### GOAL OF THE EXERCISE
The answer must be every line below that contains the string "your".

RECORDS SHOWN section start

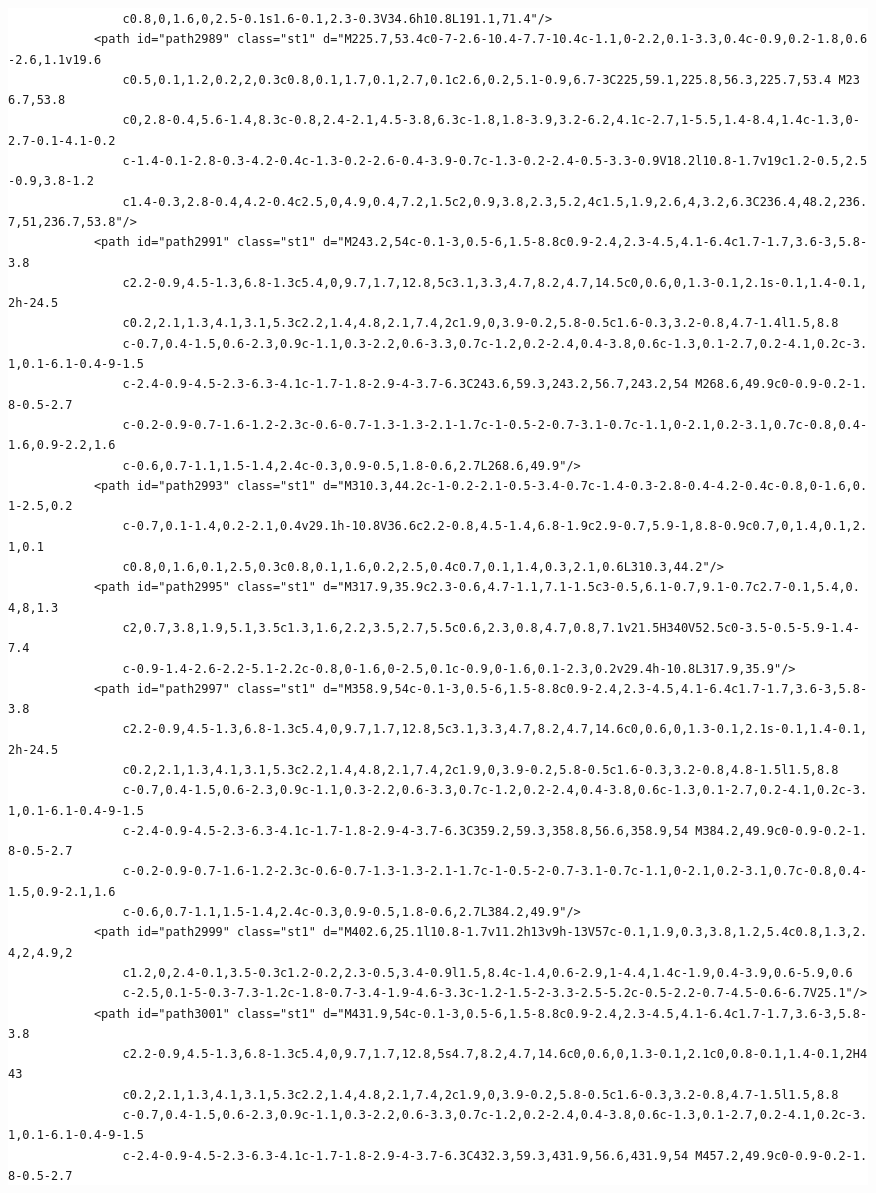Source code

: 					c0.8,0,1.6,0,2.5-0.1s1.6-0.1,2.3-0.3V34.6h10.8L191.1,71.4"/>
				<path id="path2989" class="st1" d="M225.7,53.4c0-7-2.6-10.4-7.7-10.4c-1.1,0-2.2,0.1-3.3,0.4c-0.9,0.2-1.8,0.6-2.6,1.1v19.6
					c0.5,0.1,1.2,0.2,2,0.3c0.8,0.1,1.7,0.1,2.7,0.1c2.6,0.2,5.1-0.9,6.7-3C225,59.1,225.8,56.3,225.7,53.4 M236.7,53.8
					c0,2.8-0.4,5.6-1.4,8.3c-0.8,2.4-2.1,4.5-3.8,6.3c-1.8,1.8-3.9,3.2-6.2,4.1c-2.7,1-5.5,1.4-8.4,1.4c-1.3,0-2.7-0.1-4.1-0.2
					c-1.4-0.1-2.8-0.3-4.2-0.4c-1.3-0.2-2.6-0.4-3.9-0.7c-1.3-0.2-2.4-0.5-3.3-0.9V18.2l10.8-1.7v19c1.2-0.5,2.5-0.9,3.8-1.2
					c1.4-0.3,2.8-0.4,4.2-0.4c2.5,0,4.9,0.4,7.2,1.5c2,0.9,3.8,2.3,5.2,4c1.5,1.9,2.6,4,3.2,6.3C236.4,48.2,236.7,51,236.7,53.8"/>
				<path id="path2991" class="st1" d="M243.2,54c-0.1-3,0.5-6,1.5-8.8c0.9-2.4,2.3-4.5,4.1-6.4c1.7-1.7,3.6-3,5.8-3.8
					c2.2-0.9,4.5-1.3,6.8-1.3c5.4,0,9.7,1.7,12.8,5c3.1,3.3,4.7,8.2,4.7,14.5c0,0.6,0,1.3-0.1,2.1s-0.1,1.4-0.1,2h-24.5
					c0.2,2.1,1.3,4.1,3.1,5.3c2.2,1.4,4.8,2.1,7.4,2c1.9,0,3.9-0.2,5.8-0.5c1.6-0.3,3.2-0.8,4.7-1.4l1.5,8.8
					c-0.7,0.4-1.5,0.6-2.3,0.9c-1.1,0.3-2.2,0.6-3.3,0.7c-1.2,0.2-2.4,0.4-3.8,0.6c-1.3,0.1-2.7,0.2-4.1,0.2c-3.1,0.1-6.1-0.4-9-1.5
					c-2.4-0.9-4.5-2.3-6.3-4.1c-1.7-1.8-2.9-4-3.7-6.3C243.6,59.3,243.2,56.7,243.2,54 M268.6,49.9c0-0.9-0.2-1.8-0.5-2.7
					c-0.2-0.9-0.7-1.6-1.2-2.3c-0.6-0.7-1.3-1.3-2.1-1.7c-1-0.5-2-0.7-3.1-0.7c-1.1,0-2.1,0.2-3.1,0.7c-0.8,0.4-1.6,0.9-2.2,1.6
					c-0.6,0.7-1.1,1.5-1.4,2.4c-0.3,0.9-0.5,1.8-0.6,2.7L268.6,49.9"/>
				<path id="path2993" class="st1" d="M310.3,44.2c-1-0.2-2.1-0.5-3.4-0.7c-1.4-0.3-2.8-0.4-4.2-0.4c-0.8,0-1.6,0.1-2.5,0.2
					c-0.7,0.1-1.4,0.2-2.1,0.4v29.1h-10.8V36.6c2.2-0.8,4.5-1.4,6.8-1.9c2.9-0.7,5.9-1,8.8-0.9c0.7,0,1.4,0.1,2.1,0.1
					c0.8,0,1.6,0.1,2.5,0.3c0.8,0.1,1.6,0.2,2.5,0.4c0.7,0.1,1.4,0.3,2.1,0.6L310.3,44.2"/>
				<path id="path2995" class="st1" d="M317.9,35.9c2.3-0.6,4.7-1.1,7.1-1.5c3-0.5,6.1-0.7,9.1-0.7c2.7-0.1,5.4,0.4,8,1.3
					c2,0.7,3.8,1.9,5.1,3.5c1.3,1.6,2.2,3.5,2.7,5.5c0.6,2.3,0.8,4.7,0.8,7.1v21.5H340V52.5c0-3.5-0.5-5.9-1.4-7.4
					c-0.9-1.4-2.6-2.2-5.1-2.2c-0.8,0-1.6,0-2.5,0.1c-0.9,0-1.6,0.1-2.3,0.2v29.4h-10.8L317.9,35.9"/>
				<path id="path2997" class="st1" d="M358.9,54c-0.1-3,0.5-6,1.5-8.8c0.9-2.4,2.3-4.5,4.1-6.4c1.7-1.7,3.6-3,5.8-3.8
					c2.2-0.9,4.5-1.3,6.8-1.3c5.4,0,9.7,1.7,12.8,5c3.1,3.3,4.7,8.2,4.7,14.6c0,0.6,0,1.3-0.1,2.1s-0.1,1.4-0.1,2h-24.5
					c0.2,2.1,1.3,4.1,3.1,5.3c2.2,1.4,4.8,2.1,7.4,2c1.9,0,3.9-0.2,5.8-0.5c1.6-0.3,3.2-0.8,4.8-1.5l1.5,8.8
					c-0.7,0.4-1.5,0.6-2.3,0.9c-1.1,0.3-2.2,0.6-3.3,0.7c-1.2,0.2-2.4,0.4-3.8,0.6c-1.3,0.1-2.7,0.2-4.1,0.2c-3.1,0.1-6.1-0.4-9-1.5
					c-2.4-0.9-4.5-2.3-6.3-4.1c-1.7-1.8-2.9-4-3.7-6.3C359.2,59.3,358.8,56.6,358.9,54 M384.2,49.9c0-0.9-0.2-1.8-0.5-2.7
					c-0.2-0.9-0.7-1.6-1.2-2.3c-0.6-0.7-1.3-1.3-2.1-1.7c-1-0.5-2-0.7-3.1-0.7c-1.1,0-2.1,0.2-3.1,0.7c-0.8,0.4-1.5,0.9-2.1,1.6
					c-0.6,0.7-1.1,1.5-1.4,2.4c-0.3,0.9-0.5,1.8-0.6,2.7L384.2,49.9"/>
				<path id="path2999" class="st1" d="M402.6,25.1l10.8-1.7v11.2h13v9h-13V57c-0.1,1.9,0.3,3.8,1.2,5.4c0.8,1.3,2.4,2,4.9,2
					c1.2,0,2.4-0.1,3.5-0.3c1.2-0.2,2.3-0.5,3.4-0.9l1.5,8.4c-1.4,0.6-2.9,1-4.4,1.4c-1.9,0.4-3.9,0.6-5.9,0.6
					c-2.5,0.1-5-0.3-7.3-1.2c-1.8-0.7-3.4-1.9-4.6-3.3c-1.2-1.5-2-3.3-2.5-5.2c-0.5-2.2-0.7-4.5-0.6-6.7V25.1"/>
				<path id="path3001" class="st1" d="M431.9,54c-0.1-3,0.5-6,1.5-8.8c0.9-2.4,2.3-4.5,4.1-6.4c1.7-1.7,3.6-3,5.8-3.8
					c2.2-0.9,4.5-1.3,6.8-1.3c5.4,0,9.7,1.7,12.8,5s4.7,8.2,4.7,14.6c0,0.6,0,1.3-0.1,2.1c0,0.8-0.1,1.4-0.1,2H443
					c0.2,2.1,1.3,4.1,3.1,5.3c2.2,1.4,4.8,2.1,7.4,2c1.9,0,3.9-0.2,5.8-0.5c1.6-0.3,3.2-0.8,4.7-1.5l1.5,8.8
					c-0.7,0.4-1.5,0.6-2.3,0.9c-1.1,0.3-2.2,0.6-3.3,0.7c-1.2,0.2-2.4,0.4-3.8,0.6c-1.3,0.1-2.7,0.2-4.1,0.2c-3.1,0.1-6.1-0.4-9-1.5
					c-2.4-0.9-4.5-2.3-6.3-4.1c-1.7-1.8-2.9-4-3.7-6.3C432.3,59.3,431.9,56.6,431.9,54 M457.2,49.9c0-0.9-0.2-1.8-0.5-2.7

RECORDS SHOWN section end
RECORDS SHOWN section start

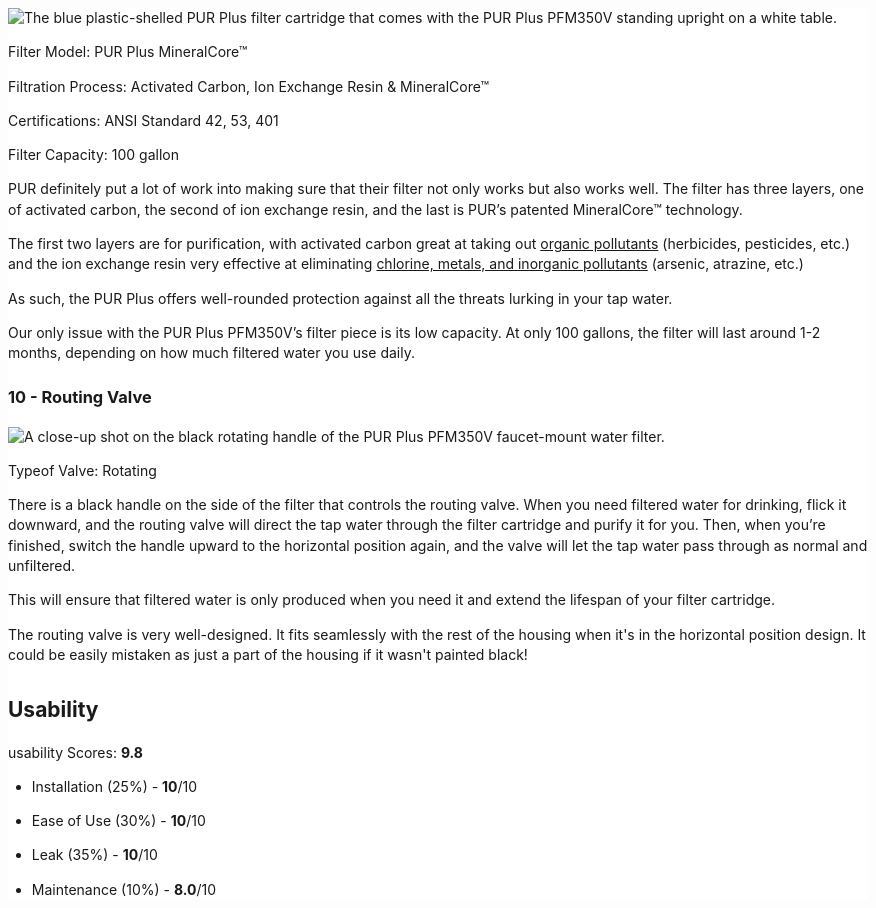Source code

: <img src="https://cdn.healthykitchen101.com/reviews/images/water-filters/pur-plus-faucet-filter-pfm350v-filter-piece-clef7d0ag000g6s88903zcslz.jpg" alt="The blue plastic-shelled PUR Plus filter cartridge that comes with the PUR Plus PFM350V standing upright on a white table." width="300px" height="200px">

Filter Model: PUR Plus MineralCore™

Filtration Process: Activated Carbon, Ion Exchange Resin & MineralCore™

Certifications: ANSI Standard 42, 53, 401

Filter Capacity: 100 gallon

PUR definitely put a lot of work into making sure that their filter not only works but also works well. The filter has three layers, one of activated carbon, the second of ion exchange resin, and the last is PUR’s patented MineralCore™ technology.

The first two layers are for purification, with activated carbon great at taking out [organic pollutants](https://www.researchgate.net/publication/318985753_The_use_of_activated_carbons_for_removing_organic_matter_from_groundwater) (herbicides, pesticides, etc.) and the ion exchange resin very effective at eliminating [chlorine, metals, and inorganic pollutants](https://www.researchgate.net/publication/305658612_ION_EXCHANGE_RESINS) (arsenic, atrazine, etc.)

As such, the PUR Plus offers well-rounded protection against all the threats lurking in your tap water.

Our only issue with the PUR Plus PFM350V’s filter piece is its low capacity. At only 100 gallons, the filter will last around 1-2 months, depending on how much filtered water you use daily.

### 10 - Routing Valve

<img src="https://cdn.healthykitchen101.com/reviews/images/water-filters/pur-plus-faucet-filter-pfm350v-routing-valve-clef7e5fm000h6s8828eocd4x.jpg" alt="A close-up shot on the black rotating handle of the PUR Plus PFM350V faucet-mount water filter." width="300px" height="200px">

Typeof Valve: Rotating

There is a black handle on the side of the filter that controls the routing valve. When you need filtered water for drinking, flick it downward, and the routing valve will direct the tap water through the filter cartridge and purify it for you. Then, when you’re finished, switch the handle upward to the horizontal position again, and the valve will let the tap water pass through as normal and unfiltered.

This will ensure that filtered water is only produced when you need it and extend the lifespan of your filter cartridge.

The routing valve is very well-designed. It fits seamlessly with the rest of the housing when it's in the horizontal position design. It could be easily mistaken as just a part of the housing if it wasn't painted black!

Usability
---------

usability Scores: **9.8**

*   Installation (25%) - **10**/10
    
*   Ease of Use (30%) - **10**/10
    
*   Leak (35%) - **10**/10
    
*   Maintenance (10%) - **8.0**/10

RECORDS SHOWN section end

### OUTPUT
As such, the PUR Plus offers well-rounded protection against all the threats lurking in your tap water.
This will ensure that filtered water is only produced when you need it and extend the lifespan of your filter cartridge.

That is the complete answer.